以前は企業の社長室だった部屋を作り替えたドーミーイン後楽園の客室。広めの窓からは周辺地域が見渡せる=東京都文京区(佐久間修志撮影)

 東京ドームから徒歩約5分の幹線道路沿い。日土地は14日、共立メンテナンスに運営管理を委託する「ドーミーイン後楽園」を開業する。ドームでの野球観戦やコンサート目当ての宿泊需要が引きも切らない立地で、担当者は「ホテルとしての競争力はかなり高い」とソロバンをはじく。

 企業の本社ビルだった同物件の売却を手がけた日土地は、都心のオフィス供給や市場環境などを考慮してホテル転用を決めた。採光などの基準を満たすため、117室の客室に加えてカプセルホテル業態の高級キャビン42室を割り当てた。会議室だった地下1階部分は、計約100平方メートルのサウナ付き大浴場を設けて、差別化を図る。

 高級カプセルホテルを手がけるファーストキャビンと大和ハウス工業が今夏、人気観光地の金沢に開業するのが「ファーストキャビン金沢百万石通」。金融機関として利用されていた築31年のビルを転用した。高級キャビン165室に加え、最大4人が宿泊できる個室10室も備え、カプセルホテル業態ながらファミリーまでターゲットを広げた。

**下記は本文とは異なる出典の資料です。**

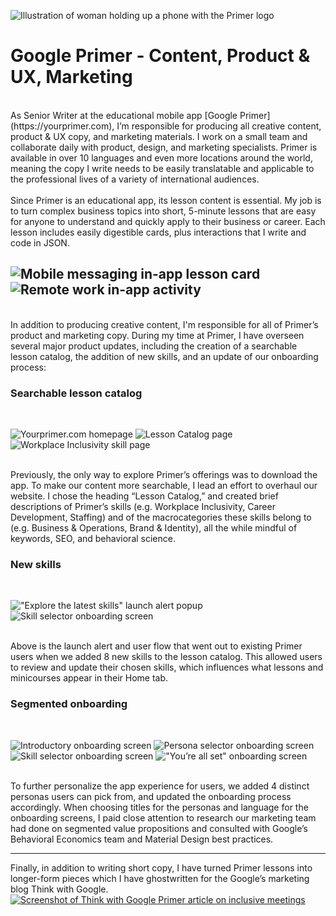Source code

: ![Illustration of woman holding up a phone with the Primer logo](images/primerheader.png)
# Google Primer - Content, Product & UX, Marketing
<br />
As Senior Writer at the educational mobile app [Google Primer](https://yourprimer.com), I’m responsible for producing all creative content, product & UX copy, and marketing materials. I work on a small team and collaborate daily with product, design, and marketing specialists. Primer is available in over 10 languages and even more locations around the world, meaning the copy I write needs to be easily translatable and applicable to the professional lives of a variety of international audiences.
<br />
<br />
Since Primer is an educational app, its lesson content is essential. My job is to turn complex business topics into short, 5-minute lessons that are easy for anyone to understand and quickly apply to their business or career. Each lesson includes easily digestible cards, plus interactions that I write and code in JSON. 
<br />

![Mobile messaging in-app lesson card](images/scaryprimer.png)
<br />
![Remote work in-app activity](images/remoteprimer.png)
<br />
---
<br />
In addition to producing creative content, I'm responsible for all of Primer’s product and marketing copy. During my time at Primer, I have overseen several major product updates, including the creation of a searchable lesson catalog, the addition of new skills, and an update of our onboarding process: 

### Searchable lesson catalog
<br />

![Yourprimer.com homepage](images/web1.png)
![Lesson Catalog page](images/web2.png)
![Workplace Inclusivity skill page](images/web3.png)

<br />
Previously, the only way to explore Primer’s offerings was to download the app. To make our content more searchable, I lead an effort to overhaul our website. I chose the heading “Lesson Catalog,” and created brief descriptions of Primer’s skills (e.g. Workplace Inclusivity, Career Development, Staffing) and of the macrocategories these skills belong to (e.g. Business & Operations, Brand & Identity), all the while mindful of keywords, SEO, and behavioral science.

<br />

### New skills
<br />

!["Explore the latest skills" launch alert popup](images/newskills1.jpg)
![Skill selector onboarding screen](images/newskills2.jpg)

<br />
Above is the launch alert and user flow that went out to existing Primer users when we added 8 new skills to the lesson catalog. This allowed users to review and update their chosen skills, which influences what lessons and minicourses appear in their Home tab.

### Segmented onboarding

<br />

![Introductory onboarding screen](images/onboard1.jpg)
![Persona selector onboarding screen](images/onboard2.jpg)
![Skill selector onboarding screen](images/onboard3.jpg)
!["You’re all set" onboarding screen](images/onboard4.jpg)

<br />
To further personalize the app experience for users, we added 4 distinct personas users can pick from, and updated the onboarding process accordingly. When choosing titles for the personas and language for the onboarding screens, I paid close attention to research our marketing team had done on segmented value propositions and consulted with Google’s Behavioral Economics team and Material Design best practices.

---

Finally, in addition to writing short copy, I have turned Primer lessons into longer-form pieces which I have ghostwritten for the Google’s marketing blog Think with Google.
[![Screenshot of Think with Google Primer article on inclusive meetings](primer_meetings.png)](https://www.thinkwithgoogle.com/future-of-marketing/management-and-culture/diversity-and-inclusion/run-inclusive-meetings/)

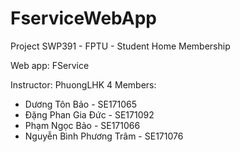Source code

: # FserviceWebApp

Project SWP391 - FPTU - Student Home Membership

Web app: FService

Instructor: PhuongLHK 4 Members:

- Dương Tôn Bảo - SE171065
- Đặng Phan Gia Đức - SE171092
- Phạm Ngọc Bảo - SE171066
- Nguyễn Bình Phương Trâm - SE171076
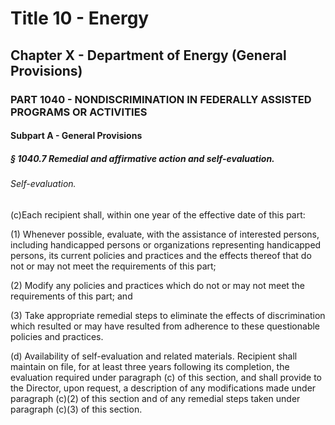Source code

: 
# Title 10 - Energy
## Chapter X - Department of Energy (General Provisions)
### PART 1040 - NONDISCRIMINATION IN FEDERALLY ASSISTED PROGRAMS OR ACTIVITIES
#### Subpart A - General Provisions
##### § 1040.7 Remedial and affirmative action and self-evaluation.
###### Self-evaluation.

(c)Each recipient shall, within one year of the effective date of this part:

(1) Whenever possible, evaluate, with the assistance of interested persons, including handicapped persons or organizations representing handicapped persons, its current policies and practices and the effects thereof that do not or may not meet the requirements of this part;

(2) Modify any policies and practices which do not or may not meet the requirements of this part; and

(3) Take appropriate remedial steps to eliminate the effects of discrimination which resulted or may have resulted from adherence to these questionable policies and practices.

(d) Availability of self-evaluation and related materials. Recipient shall maintain on file, for at least three years following its completion, the evaluation required under paragraph (c) of this section, and shall provide to the Director, upon request, a description of any modifications made under paragraph (c)(2) of this section and of any remedial steps taken under paragraph (c)(3) of this section.
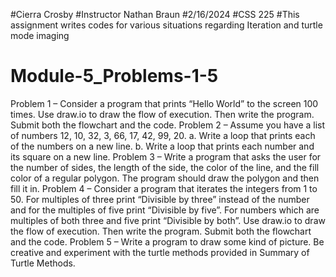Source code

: #Cierra Crosby
#Instructor Nathan Braun
#2/16/2024
#CSS 225
#This assignment writes codes for various situations regarding Iteration and turtle mode imaging
# Module-5_Problems-1-5
Problem 1 – Consider a program that prints “Hello World” to the screen 100 times. Use draw.io
to draw the flow of execution. Then write the program. Submit both the flowchart and the
code.
Problem 2 – Assume you have a list of numbers 12, 10, 32, 3, 66, 17, 42, 99, 20.
a. Write a loop that prints each of the numbers on a new line.
b. Write a loop that prints each number and its square on a new line.
Problem 3 – Write a program that asks the user for the number of sides, the length of the side,
the color of the line, and the fill color of a regular polygon. The program should draw the
polygon and then fill it in.
Problem 4 – Consider a program that iterates the integers from 1 to 50. For multiples of three
print “Divisible by three” instead of the number and for the multiples of five print “Divisible by
five”. For numbers which are multiples of both three and five print “Divisible by both”. Use
draw.io to draw the flow of execution. Then write the program. Submit both the flowchart and
the code.
Problem 5 – Write a program to draw some kind of picture. Be creative and experiment with
the turtle methods provided in Summary of Turtle Methods.
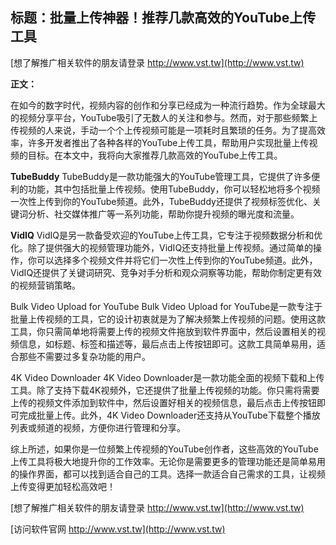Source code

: ## **标题：批量上传神器！推荐几款高效的YouTube上传工具**

[想了解推广相关软件的朋友请登录 http://www.vst.tw](http://www.vst.tw)

**正文：**

在如今的数字时代，视频内容的创作和分享已经成为一种流行趋势。作为全球最大的视频分享平台，YouTube吸引了无数人的关注和参与。然而，对于那些频繁上传视频的人来说，手动一个个上传视频可能是一项耗时且繁琐的任务。为了提高效率，许多开发者推出了各种各样的YouTube上传工具，帮助用户实现批量上传视频的目标。在本文中，我将向大家推荐几款高效的YouTube上传工具。

**TubeBuddy**
TubeBuddy是一款功能强大的YouTube管理工具，它提供了许多便利的功能，其中包括批量上传视频。使用TubeBuddy，你可以轻松地将多个视频一次性上传到你的YouTube频道。此外，TubeBuddy还提供了视频标签优化、关键词分析、社交媒体推广等一系列功能，帮助你提升视频的曝光度和流量。

**VidIQ**
VidIQ是另一款备受欢迎的YouTube上传工具，它专注于视频数据分析和优化。除了提供强大的视频管理功能外，VidIQ还支持批量上传视频。通过简单的操作，你可以选择多个视频文件并将它们一次性上传到你的YouTube频道。此外，VidIQ还提供了关键词研究、竞争对手分析和观众洞察等功能，帮助你制定更有效的视频营销策略。

Bulk Video Upload for YouTube
Bulk Video Upload for YouTube是一款专注于批量上传视频的工具，它的设计初衷就是为了解决频繁上传视频的问题。使用这款工具，你只需简单地将需要上传的视频文件拖放到软件界面中，然后设置相关的视频信息，如标题、标签和描述等，最后点击上传按钮即可。这款工具简单易用，适合那些不需要过多复杂功能的用户。

4K Video Downloader
4K Video Downloader是一款功能全面的视频下载和上传工具。除了支持下载4K视频外，它还提供了批量上传视频的功能。你只需将需要上传的视频文件添加到软件中，然后设置好相关的视频信息，最后点击上传按钮即可完成批量上传。此外，4K Video Downloader还支持从YouTube下载整个播放列表或频道的视频，方便你进行管理和分享。

综上所述，如果你是一位频繁上传视频的YouTube创作者，这些高效的YouTube上传工具将极大地提升你的工作效率。无论你是需要更多的管理功能还是简单易用的操作界面，都可以找到适合自己的工具。选择一款适合自己需求的工具，让视频上传变得更加轻松高效吧！

[想了解推广相关软件的朋友请登录 http://www.vst.tw](http://www.vst.tw)


[访问软件官网 http://www.vst.tw](http://www.vst.tw)
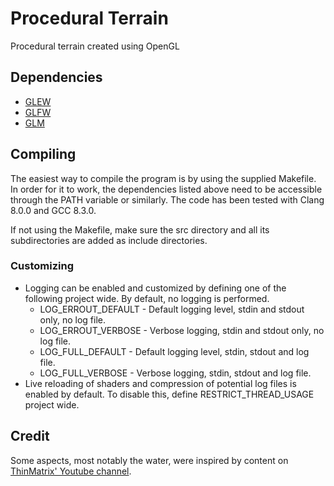 # Procedural Terrain  
Procedural terrain created using OpenGL

## Dependencies
- [GLEW](glew.sourceforge.net)
- [GLFW](https://www.glfw.org)
- [GLM](https://glm.g-tru.net)

## Compiling
The easiest way to compile the program is by using the supplied Makefile. In order for it to work, the dependencies listed above need to be accessible through the PATH variable or similarly. The code has been tested with Clang 8.0.0 and GCC 8.3.0.

If not using the Makefile, make sure the src directory and all its subdirectories are added as include directories.

### Customizing
- Logging can be enabled and customized by defining one of the following project wide. By default, no logging is performed.
    - LOG\_ERROUT\_DEFAULT - Default logging level, stdin and stdout only, no log file.
    - LOG\_ERROUT\_VERBOSE - Verbose logging, stdin and stdout only, no log file.
    - LOG\_FULL\_DEFAULT - Default logging level, stdin, stdout and log file.
    - LOG\_FULL\_VERBOSE - Verbose logging, stdin, stdout and log file.
- Live reloading of shaders and compression of potential log files is enabled by default. To disable this, define RESTRICT\_THREAD\_USAGE project wide.

## Credit
Some aspects, most notably the water, were inspired by content on [ThinMatrix' Youtube channel](https://www.youtube.com/user/ThinMatrix).
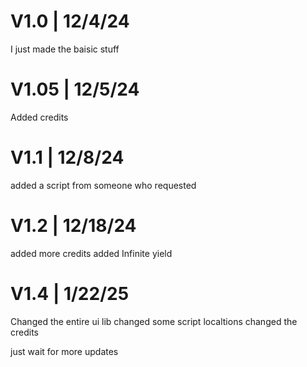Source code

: # V1.0 | 12/4/24
  I just made the baisic stuff

# V1.05 | 12/5/24
  Added credits

# V1.1 | 12/8/24
  added a script from someone who requested

# V1.2 | 12/18/24
  added more credits
  added Infinite yield

# V1.4 | 1/22/25
  Changed the entire ui lib
  changed some script localtions
  changed the credits

just wait for more updates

 金融機関があっただけにビル周辺の同市上堤町は北陸有数のビジネス街で、繁華街や兼六園などの人気観光エリアにも近い。かつて金庫室のあった2階スペースにはフロントを設置。従業員側の壁には、金庫の扉がインテリアとして宿泊客の目を楽しませる。

 不動産サービス大手のCBREによると、平成32年までに、全国主要8都市のホテル客室数は28年末比で32%増加するが、訪日客数の急増などで、東京ではなお約3500室が不足すると見込まれている。